Successo per il libro del giornalista Antonello Capurso che racconta la storia dimenticata del pugile ebreo Leone Èfrati, deportato nei campi di concentramento poco dopo aver combattuto per il titolo mondiale in America

“Sono felicissimo ed emozionatissimo. Davvero non sono serviti tutti questi anni di televisione per contenere la gioia e l’emozione che provo in questo momento. Grazie ai librai e grazie a tutti voi”. Era davvero felice ed emozionato il giornalista Antonello Capurso mentre rivolgeva queste parole al numeroso pubblico presente in piazza della Repubblica, subito dopo che il notaio, Sara Rivieri, aveva proclamato il suo libro “La piuma del ghetto” (Gallucci) il volume vincitore del 61° premio Bancarella Sport. E pensare che, come rivelato da Paolo Liguori durante la tavola rotonda con gli autori dei libri finalisti, condotta dallo stesso giornalista e dalla spigliata ed affascinante Valentina Cappelli, il libro di Capurso aveva rischiato di non essere incluso nella sestina finalista “non certo per la qualità, che non è mai stata messa in discussione, ma piuttosto perchè in questo libro la tematica sportiva è solo sfiorata”. Ma alla fine la giuria ha scelto il libro tra i finalisti “ed è fatto bene, perchè è un volume in cui lo sport si intreccia con la grande storia”. Si tratta infatti di un volume importante che racconta, come illustrato dallo stesso Capurso, la storia dimenticata di Leone Èfrati un campione del pugilato italiano. “Pensate nel 1938 va in Ameria per combattere per il titolo mondiale mentre in Italia su di lui non viene scritta una riga. E questo perchè era ebreo, e proprio mentre lui si trova negli Usa il regime fascista promulga le leggi razziali cancellandolo dagli annuari sportivi e da ogni giornale”. A quel punto restare in America sarebbe la scelta più sicura, ma Leone decide di tornare a Roma per essere vicino alla moglie Ester e alla famiglia. Ed è in Italia che viene tradito e consegnato ai nazisti. Lo deportano ad Auschwitz e poi a Ebensee/Mauthausen, dove combatte per il divertimento di kapò e delle SS.

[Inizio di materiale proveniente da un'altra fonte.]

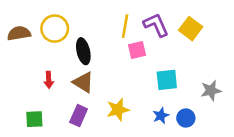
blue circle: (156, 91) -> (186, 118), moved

Il libro di Capurso ha vinto il premio ottenendo 194 preferenze, a seguire con 127 voti “8000 metri di vita” di Simone Moro (Corbaccio); mentre sul gradino più basso del podio, con 122 preferenze si è posizionato “I tre: Federer, Nadal, Djokovic e il futuro del tennis” di Sagro Modei (66THAND2ND). A seguire con 95 voti “Un altro calcio è ancora possibile” di Riccardo Cucchi (People): con 75 “Al di là del muro. Storie e leggende del volley azzurro” di Maurizio Nicita (Minerva); ed infine con 47 “Luciano Spalletti, il vincente” di Enzo Bucchioni (TEA Libri). Il salotto che ha preceduto lo scrutinio dei voti è stato quindi animato da un confronto sul mondo del libro e dello sport, che ha permesso un’ampia divagazione sulla realtà sportivo visto che i volumi finalisti raccontavano di sport diversi, dal calcio e alla necessità di ritrovare la passione per questo sport e meno “spettacolarizzazione”, alle sfide delle grandi montagne per gli alpinisti, passando per il grande tennis e la storia della pallavolo con il ricordo della nazionale allenata da Julio Velasco che dominava il mondo negli anni ’90. Ad inizio serata ci sono stati i saluti del presidente della fondazione “Città del Libro”, Ignazio Landi e del sindaco di Pontremoli, Jacopo Ferri, che hanno ricordato il valore dello sport e della letteratura, ed assieme al presidente Giuseppe Benelli, anche la figura di Giorgio Cristallini, per tanti anni indimenticato presidente del premio Bancarella Sport.